Folha de S. Paulo


Fortaleza expugnada

SÃO PAULO - Clichê. Meu dicionário Houaiss eletrônico define o termo como "frase frequentemente rebuscada que se banaliza por ser muito repetida; lugar-comum, chavão". A maioria das gramáticas escolares nos manda fugir de clichês como o diabo foge da cruz. Mas será que é isso mesmo?

Receio que a questão seja mais complexa, e os clichês, muito mais interessantes do que sugerem dicionários e gramáticas. A melhor evidência disso vem dos programas de computador que tentam traduzir línguas naturais. Eles sempre foram muito ruins e continuam deixando a desejar, mas é forçoso reconhecer que melhoraram bastante nos últimos anos, depois que sucessivos fracassos levaram os programadores a mudar sua estratégia.

Inspirados nas ideias de Claude Shannon e sua teoria da informação, eles deixaram de apostar em algoritmos que combinavam listas de palavras com regras linguísticas para adotar métodos estatísticos alimentados por megabancos de documentos bilíngues que, no caso do Google Translate, formam, só para o inglês, um "corpus" de 1 trilhão de palavras arranjadas em 95 bilhões de frases.
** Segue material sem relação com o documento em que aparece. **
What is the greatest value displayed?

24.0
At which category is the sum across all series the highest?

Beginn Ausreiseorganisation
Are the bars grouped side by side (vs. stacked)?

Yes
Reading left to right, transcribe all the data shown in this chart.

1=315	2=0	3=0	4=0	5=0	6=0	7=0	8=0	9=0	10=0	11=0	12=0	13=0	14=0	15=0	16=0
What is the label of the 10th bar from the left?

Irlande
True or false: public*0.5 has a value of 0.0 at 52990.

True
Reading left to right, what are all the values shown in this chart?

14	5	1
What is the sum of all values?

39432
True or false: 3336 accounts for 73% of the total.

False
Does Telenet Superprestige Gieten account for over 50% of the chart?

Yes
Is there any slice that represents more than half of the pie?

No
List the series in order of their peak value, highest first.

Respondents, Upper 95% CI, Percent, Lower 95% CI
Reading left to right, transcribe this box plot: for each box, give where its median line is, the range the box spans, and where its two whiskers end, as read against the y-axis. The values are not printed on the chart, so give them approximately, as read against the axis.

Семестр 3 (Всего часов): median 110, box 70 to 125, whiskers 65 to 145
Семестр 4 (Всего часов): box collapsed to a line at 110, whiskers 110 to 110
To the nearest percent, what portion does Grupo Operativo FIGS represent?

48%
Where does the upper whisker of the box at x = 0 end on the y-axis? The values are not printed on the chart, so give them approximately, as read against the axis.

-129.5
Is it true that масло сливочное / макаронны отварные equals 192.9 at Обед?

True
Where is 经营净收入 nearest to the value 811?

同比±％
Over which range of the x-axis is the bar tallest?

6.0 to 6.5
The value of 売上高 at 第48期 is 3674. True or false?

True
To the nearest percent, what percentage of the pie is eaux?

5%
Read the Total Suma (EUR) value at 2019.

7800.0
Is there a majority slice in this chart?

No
De forma muito simplificada, o que os novos algoritmos fazem é abandonar aquilo que os linguistas chamam de recursividade da linguagem –a capacidade de produzir um número infinito de sentenças a partir de um conjunto finito de regras– para ficar com uma técnica de força bruta, que, analisando dentre toda as possibilidades de traduções registradas em seus bancos de dados aquelas que são mais frequentes, tenta adivinhar a expressão "certa".

E o fato de esses programas estatísticos funcionarem razoavelmente bem revela que o ser humano é muito mais previsível do que gostamos de supor. Até mesmo aquilo que dizemos, e que deveria ser o ponto inexpugnável da criatividade individual, é uma área densamente habitada por clichês e repetições.